-- Provided data follows --

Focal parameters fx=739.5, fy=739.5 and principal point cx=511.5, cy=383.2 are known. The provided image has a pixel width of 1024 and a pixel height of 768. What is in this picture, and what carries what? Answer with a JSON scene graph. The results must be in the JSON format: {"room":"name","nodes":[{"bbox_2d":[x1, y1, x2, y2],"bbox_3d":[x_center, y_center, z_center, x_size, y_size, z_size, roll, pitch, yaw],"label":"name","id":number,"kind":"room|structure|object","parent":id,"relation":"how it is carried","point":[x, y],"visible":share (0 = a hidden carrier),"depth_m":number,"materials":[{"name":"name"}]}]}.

-- Provided data concluded --
-- Provided data follows --

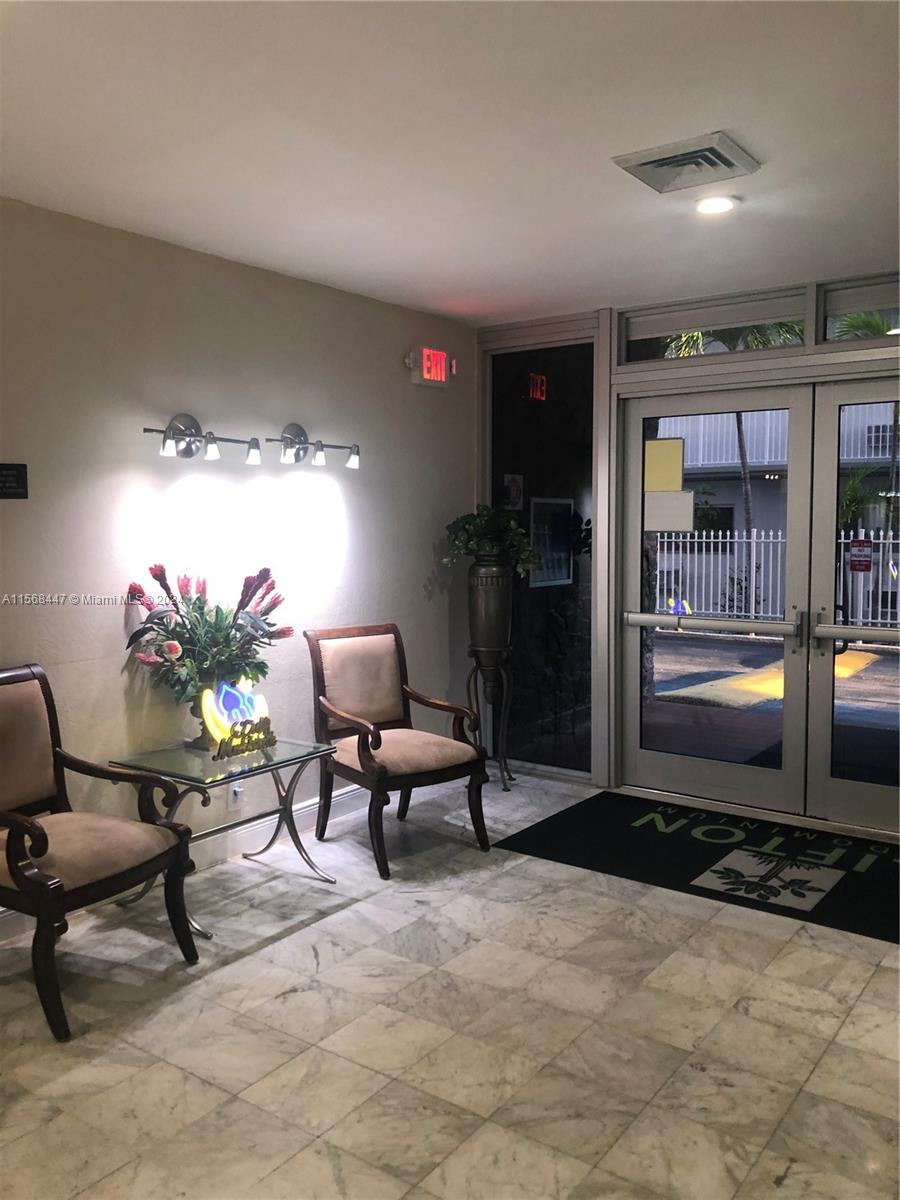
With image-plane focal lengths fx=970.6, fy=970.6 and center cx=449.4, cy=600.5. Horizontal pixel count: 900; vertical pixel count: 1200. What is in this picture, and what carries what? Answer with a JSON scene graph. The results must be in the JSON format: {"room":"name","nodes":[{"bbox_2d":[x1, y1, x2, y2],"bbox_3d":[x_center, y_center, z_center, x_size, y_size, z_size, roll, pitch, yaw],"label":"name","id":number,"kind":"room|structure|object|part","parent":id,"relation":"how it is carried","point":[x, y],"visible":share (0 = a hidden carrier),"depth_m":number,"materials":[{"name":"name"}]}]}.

-- Provided data concluded --
-- Provided data follows --

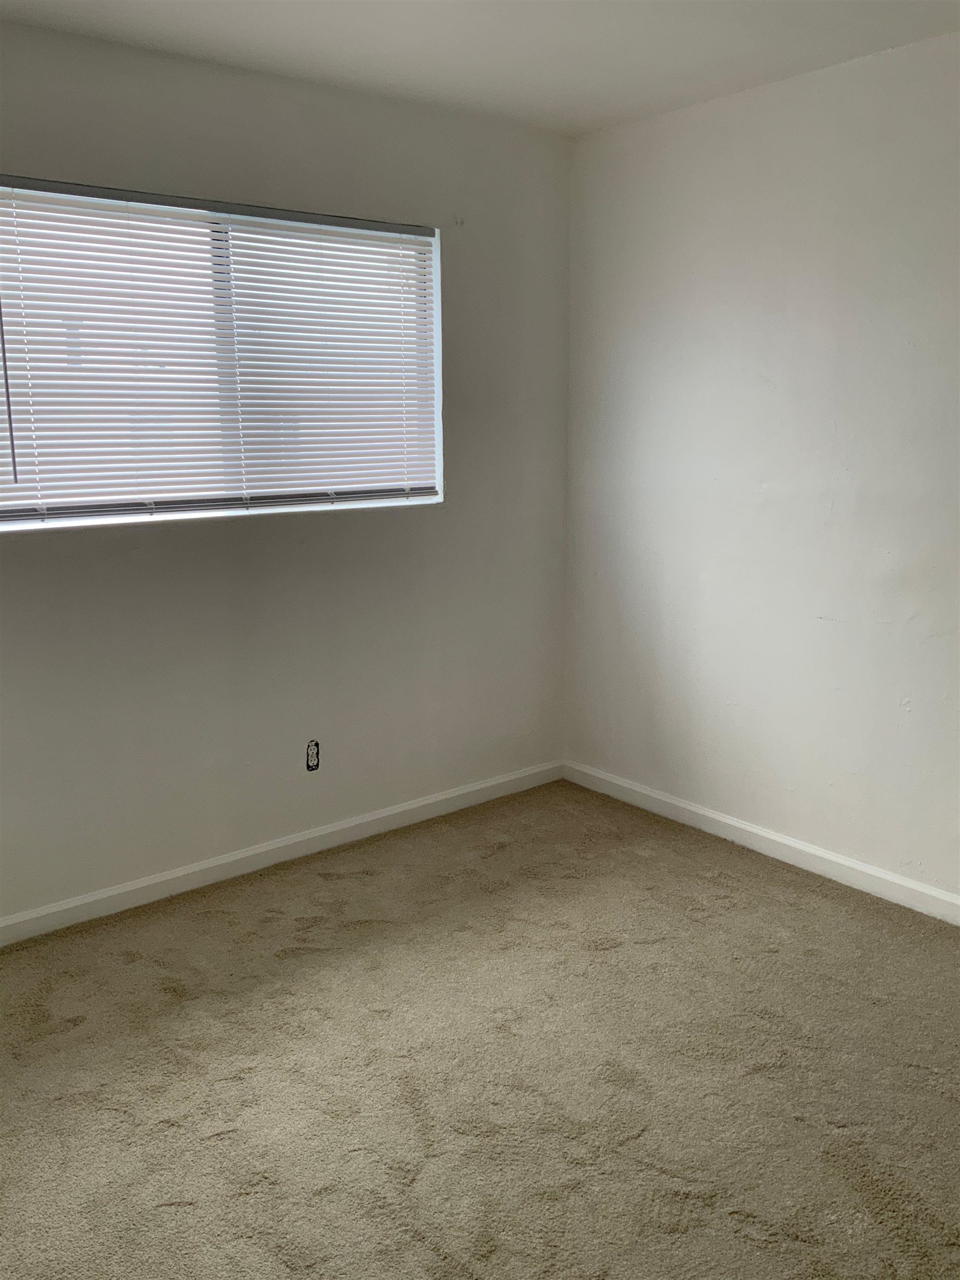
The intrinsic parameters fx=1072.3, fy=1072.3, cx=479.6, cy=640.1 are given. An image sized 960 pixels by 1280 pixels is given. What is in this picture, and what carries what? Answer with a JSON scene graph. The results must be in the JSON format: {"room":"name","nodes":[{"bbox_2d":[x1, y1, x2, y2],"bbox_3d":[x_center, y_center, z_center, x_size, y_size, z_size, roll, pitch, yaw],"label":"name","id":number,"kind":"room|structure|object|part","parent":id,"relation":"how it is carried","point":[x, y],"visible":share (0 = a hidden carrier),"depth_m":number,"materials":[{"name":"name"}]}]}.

-- Provided data concluded --

◆ Task:
Copy out each line of the material above that holds the word "parameters".

◆ Answer for the task:
Focal parameters fx=739.5, fy=739.5 and principal point cx=511.5, cy=383.2 are known. The provided image has a pixel width of 1024 and a pixel height of 768. What is in this picture, and what carries what? Answer with a JSON scene graph. The results must be in the JSON format: {"room":"name","nodes":[{"bbox_2d":[x1, y1, x2, y2],"bbox_3d":[x_center, y_center, z_center, x_size, y_size, z_size, roll, pitch, yaw],"label":"name","id":number,"kind":"room|structure|object","parent":id,"relation":"how it is carried","point":[x, y],"visible":share (0 = a hidden carrier),"depth_m":number,"materials":[{"name":"name"}]}]}.
The intrinsic parameters fx=1072.3, fy=1072.3, cx=479.6, cy=640.1 are given. An image sized 960 pixels by 1280 pixels is given. What is in this picture, and what carries what? Answer with a JSON scene graph. The results must be in the JSON format: {"room":"name","nodes":[{"bbox_2d":[x1, y1, x2, y2],"bbox_3d":[x_center, y_center, z_center, x_size, y_size, z_size, roll, pitch, yaw],"label":"name","id":number,"kind":"room|structure|object|part","parent":id,"relation":"how it is carried","point":[x, y],"visible":share (0 = a hidden carrier),"depth_m":number,"materials":[{"name":"name"}]}]}.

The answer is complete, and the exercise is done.